Particle characteristics such as chemistry and morphology (as shown by different colors in the figure) can be determined through scanning electron microscopy with energy dispersive spectroscopy. Image: PNNL
The contract laboratory industry is investing in research to develop improved instruments and engineering approaches to generate nanomaterial aerosols with better control over material properties and purity. For example, Battelle’s Toxicology Northwest inhalation toxicology facility, Richland, Wash., has developed the capability to expose rodents to nanoscale spherical Buckminsterfullerene “buckyball” particles. BioReliance, Rockville, MD., is developing in vitro test systems for detecting genotoxicity of nanomaterials, which involves finding non-toxic solvents and surfactant systems for suspending particles and developing new analytical capabilities for characterizing materials in liquids. Global Lifescience Solutions, LLC, Ann Arbor, Mich., is expanding and validating its cellular and biochemical assays for application to nanomaterial toxicity assessment while making strategic purchases of analytical equipment and forming new partnerships with laboratories specializing in particle characterization.

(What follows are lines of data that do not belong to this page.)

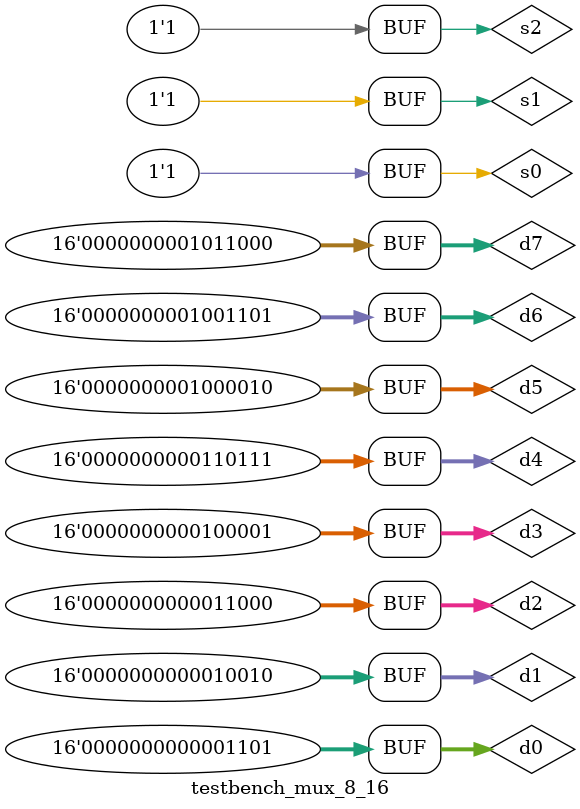
<source format=v>
module mux(y,s,d0,d1);
	input d0,d1,s;
	output y;
	wire t1,t2,sbar;
	nand(sbar,s,s);
	nand(t1,d1,s);
	nand(t2,d0,sbar);
	nand(y,t1,t2);
endmodule

module mux_16(y,s,d0,d1);
	input [15:0]s;
	input [15:0]d0,d1;
	output[15:0]y;
	mux mux_1[15:0](y,s,d0,d1);
endmodule

module mux_4_16(y,s0,s1,d0,d1,d2,d3);
	output [15:0]y;
	input s0,s1;
	input[15:0]d0,d1,d2,d3;
	wire[15:0]a,b;
	mux_16 mux_16_1(a,s1,d0,d1);
	mux_16 mux_16_2(b,s1,d2,d3);
	mux_16 mux_16_3(y,s0,a,b);
endmodule	

module mux_8_16(y,s0,s1,s2,d0,d1,d2,d3,d4,d5,d6,d7);
	output [15:0]y;
	input s0,s1,s2;
	input[15:0] d0,d1,d2,d3,d4,d5,d6,d7;
	wire[15:0]a,b;
	mux_4_16 mux_4_16_1(a,s1,s2,d0,d1,d2,d3);
	mux_4_16 mux_4_16_2(b,s1,s2,d4,d5,d6,d7);
	mux_16 mux_16_1(y,s0,a,b);
endmodule	

module testbench_mux_8_16();
	wire y;
	reg[15:0] d0,d1,d2,d3,d4,d5,d6,d7;
	reg s0,s1,s2;
	mux_8_16 a(y,s0,s1,s2,d0,d1,d2,d3,d4,d5,d6,d7);
	initial
		begin
			d0=13; d1=18; d2=24; d3=33; d4=55; d5=66; d6=77; d7=88;
			s0=0; s1=0; s2=0; #10;
			s0=0; s1=0; s2=1; #10;
			s0=0; s1=1; s2=0; #10;
			s0=0; s1=1; s2=1; #10;
			s0=1; s1=0; s2=0; #10;
			s0=1; s1=0; s2=1; #10;
			s0=1; s1=1; s2=0; #10;
			s0=1; s1=1; s2=1; #10;
		end
			
endmodule
</source>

More R&D is needed in other areas—such as methods for dermal-exposure studies and in vitro assays as well as ensuring the availability of well-characterized nanomaterials for testing and methods development.
While influencing the future of nanotoxicology, forward-looking contract toxicology laboratories also are expanding their capabilities now to face the impending demand. Happily, this expansion presents business opportunities for small and large organizations. Small contract research groups can form partnerships or contract with organizations that specialize in particle characterization, such as the Nanotechnology Characterization Laboratory of the National Cancer Institute, Frederick, MD., the Particle Characterization Laboratory, Novato, Calif., or one of the U.S. Dept. of Energy’s national laboratories. Equipped with these resources, the nanotoxicology industry will be better positioned to meet the testing requirements for the rapidly expanding array of nanomaterials-based products entering the market.
Published in R & D magazine: Vol. 50, No. 1, February, 2008, p.28-29.